Systematic error, however, is predictable and typically constant or proportional to the true value. If the cause of the systematic error can be identified, then it usually can be eliminated. Systematic errors are caused by imperfect calibration of measurement instruments or imperfect methods of observation, or interference of the environment with the measurement process, and always affect the results of an experiment in a predictable direction. Incorrect zeroing of an instrument leading to a zero error is an example of systematic error in instrumentation.
The Performance Test Standard PTC 19.1-2005 “Test Uncertainty”, published by the American Society of Mechanical Engineers (ASME), discusses systematic and random errors in considerable detail. In fact, it conceptualizes its basic uncertainty categories in these terms.
Random errors lead to measurable values being inconsistent when repeated measures of a constant attribute or quantity are taken. The word random indicates that they are inherently unpredictable, and have null expected value, namely, they are scattered about the true value, and tend to have null arithmetic mean when a measurement is repeated several times with the same instrument. All measurements are prone to random error. Because random errors are reduced by re-measurement (making n times as many independent measurements will usually reduce random errors by a factor of √n), it is worth repeating an experiment until random errors are similar in size to systematic errors. Additional measurements will be of little benefit, because the overall error cannot be reduced below the systematic error.

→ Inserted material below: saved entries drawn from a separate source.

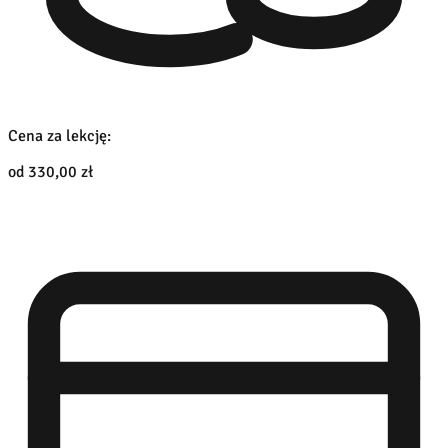
Cena za lekcję:
od 330,00 zł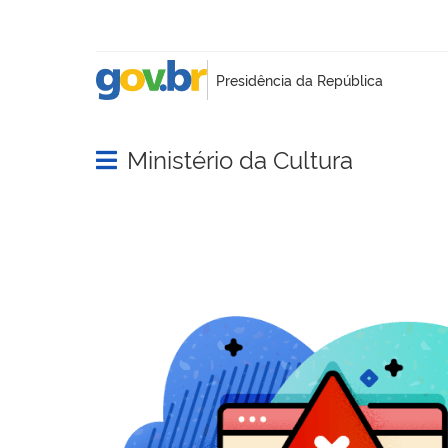
Ministério da Cultura
Abrir menu principal de navegação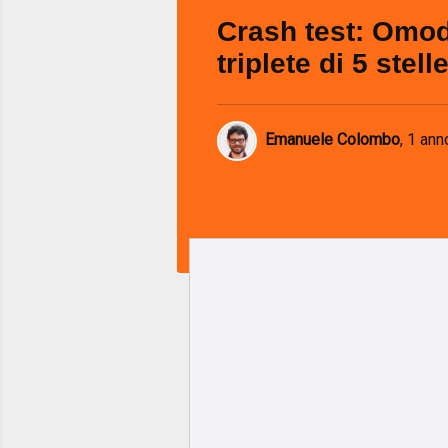
Crash test: Omoda
triplete di 5 stel
Emanuele Colombo
,
1 ann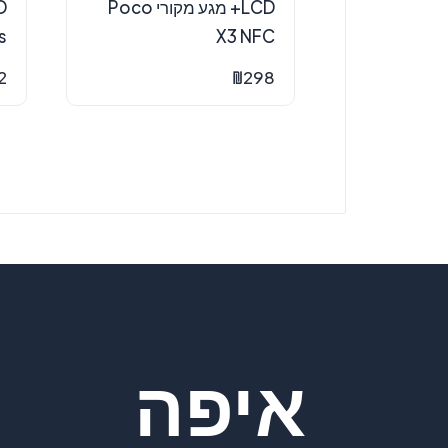
LCD+ מגע מקורי Poco
s
X3 NFC
2
₪
298
איפה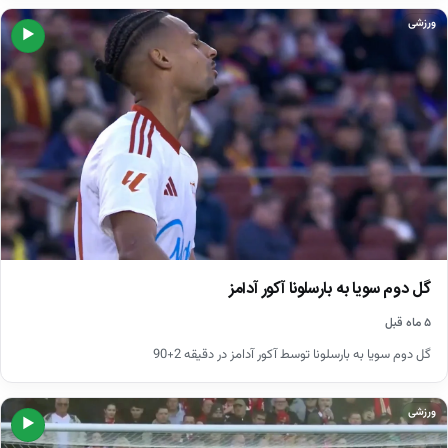
ورزشی
▶
گل دوم سویا به بارسلونا آکور آدامز
۵ ماه قبل
گل دوم سویا به بارسلونا توسط آکور آدامز در دقیقه 2+90
ورزشی
▶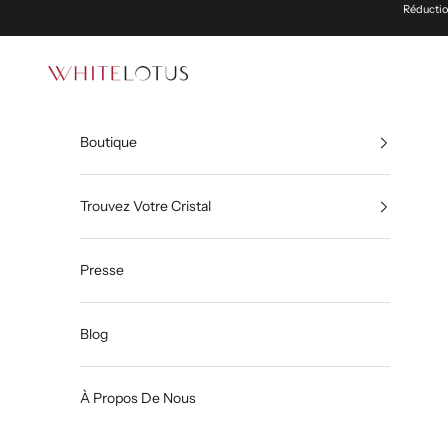
Passer au contenu
Réduction
White Lotus
Boutique
Trouvez Votre Cristal
Presse
Blog
À Propos De Nous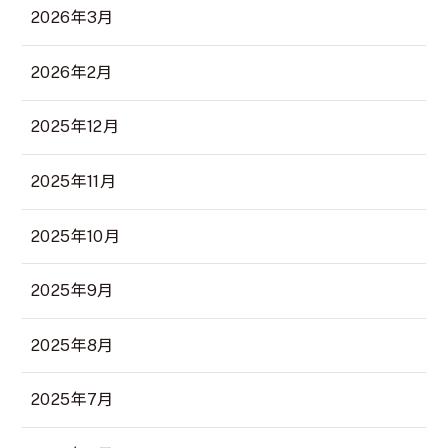
2026年3月
2026年2月
2025年12月
2025年11月
2025年10月
2025年9月
2025年8月
2025年7月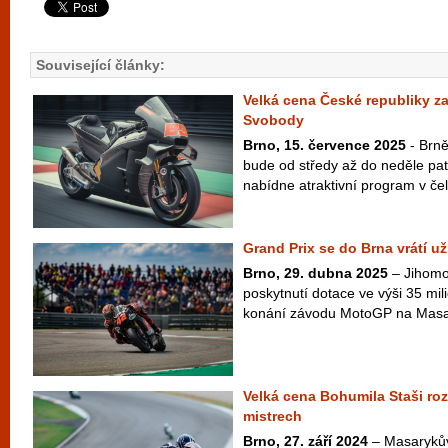
Související články:
Velká cena České republiky za
Svobody
Brno, 15. července 2025
- Brn
bude od středy až do neděle pat
nabídne atraktivní program v če
Grand Prix se do Brna vrátí už
Brno, 29. dubna 2025
– Jihomor
poskytnutí dotace ve výši 35 mi
konání závodu MotoGP na Masar
Velká cena Bohumila Staši r
mistrech
Brno, 27. září 2024
– Masarykův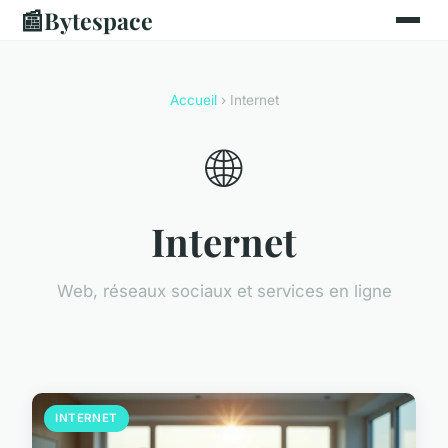
📰
Bytespace
Accueil
› Internet
🌐
Internet
Web, réseaux sociaux et services en ligne
INTERNET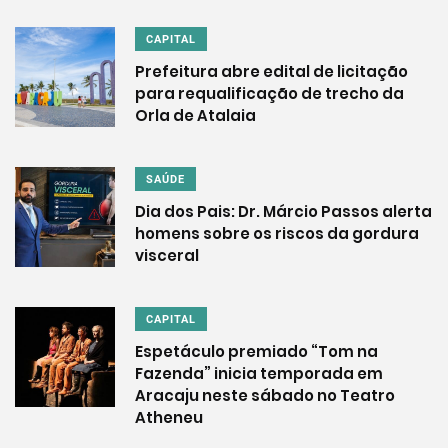
CAPITAL
Prefeitura abre edital de licitação
para requalificação de trecho da
Orla de Atalaia
SAÚDE
Dia dos Pais: Dr. Márcio Passos alerta
homens sobre os riscos da gordura
visceral
CAPITAL
Espetáculo premiado “Tom na
Fazenda” inicia temporada em
Aracaju neste sábado no Teatro
Atheneu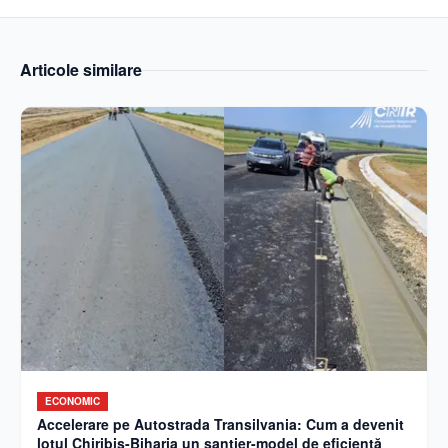
Articole similare
ECONOMIC
Accelerare pe Autostrada Transilvania: Cum a devenit
lotul Chiribiș-Biharia un șantier-model de eficiență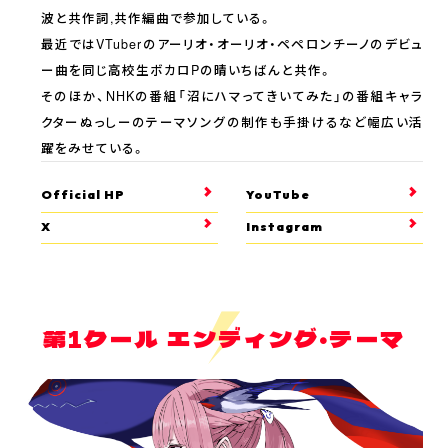
波と共作詞,共作編曲で参加している。
最近ではVTuberのアーリオ・オーリオ・ペペロンチーノのデビュ
ー曲を同じ高校生ボカロPの晴いちばんと共作。
そのほか、NHKの番組「沼にハマってきいてみた」の番組キャラ
クターぬっしーのテーマソングの制作も手掛けるなど幅広い活
躍をみせている。
Official HP
YouTube
X
Instagram
第1クール エンディング・テーマ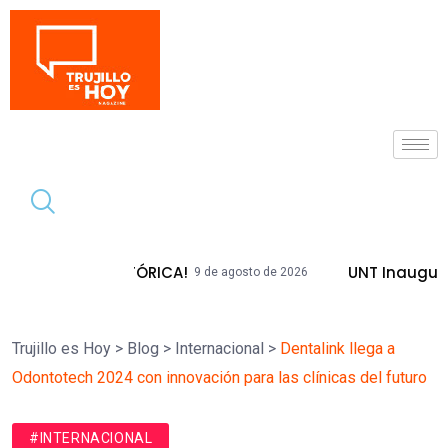
Tendencia
A HISTÓRICA!
UNT Inaugura Plazas Em
9 de agosto de 2026
Trujillo es Hoy
>
Blog
>
Internacional
>
Dentalink llega a
Odontotech 2024 con innovación para las clínicas del futuro
#INTERNACIONAL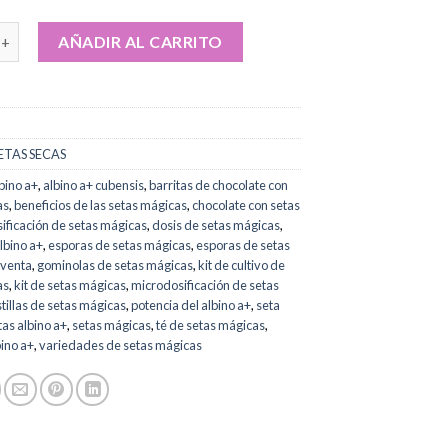
silocybe Cubensis Albino A+ online cantidad
AÑADIR AL CARRITO
ETAS SECAS
bino a+
,
albino a+ cubensis
,
barritas de chocolate con
as
,
beneficios de las setas mágicas
,
chocolate con setas
ificación de setas mágicas
,
dosis de setas mágicas
,
albino a+
,
esporas de setas mágicas
,
esporas de setas
 venta
,
gominolas de setas mágicas
,
kit de cultivo de
as
,
kit de setas mágicas
,
microdosificación de setas
tillas de setas mágicas
,
potencia del albino a+
,
seta
tas albino a+
,
setas mágicas
,
té de setas mágicas
,
ino a+
,
variedades de setas mágicas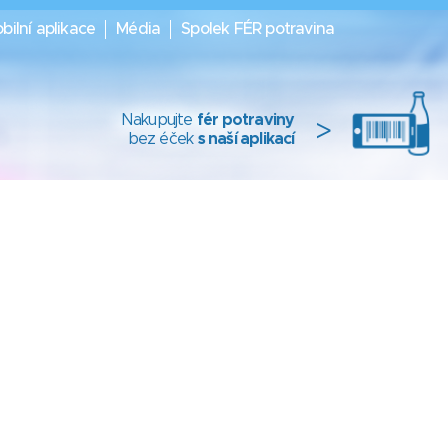
bilní aplikace
Média
Spolek FÉR potravina
Nakupujte
fér potraviny
>
bez éček
s naší aplikací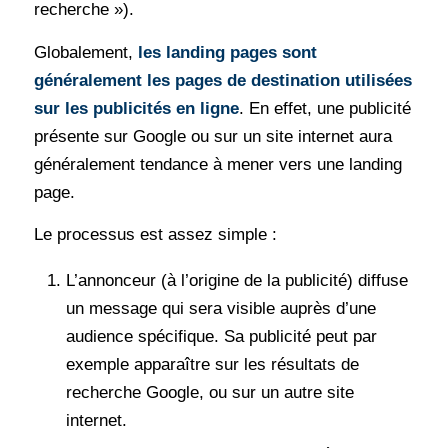
recherche »).
Globalement,
les landing pages sont
généralement les pages de destination utilisées
sur les publicités en ligne
. En effet, une publicité
présente sur Google ou sur un site internet aura
généralement tendance à mener vers une landing
page.
Le processus est assez simple :
L’annonceur (à l’origine de la publicité) diffuse
un message qui sera visible auprès d’une
audience spécifique. Sa publicité peut par
exemple apparaître sur les résultats de
recherche Google, ou sur un autre site
internet.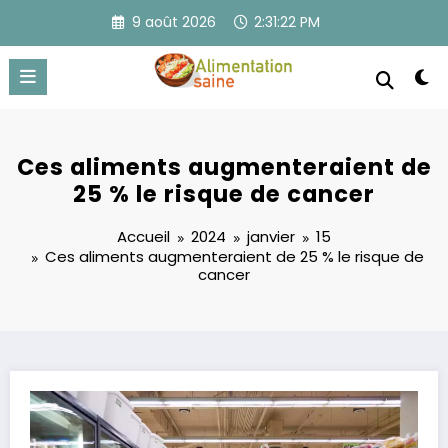
Aller
9 août 2026
2:31:23 PM
au
contenu
Ces aliments augmenteraient de
25 % le risque de cancer
Accueil
2024
janvier
15
Ces aliments augmenteraient de 25 % le risque de
cancer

Random error can be caused by unpredictable fluctuations in the readings of a measurement apparatus, or in the experimenter's interpretation of the instrumental reading; these fluctuations may be in part due to interference of the environment with the measurement process. The concept of random error is closely related to the concept of precision. The higher the precision of a measurement instrument, the smaller the variability (standard deviation) of the fluctuations in its readings.
Surveys
The term "observational error" is also sometimes used to refer to response errors and some other types of non-sampling error. In survey-type situations, these errors can be mistakes in the collection of data, including both the incorrect recording of a response and the correct recording of a respondent's inaccurate response. These sources of non-sampling error are discussed in Salant and Dillman (1995) and Bland and Altman (1996).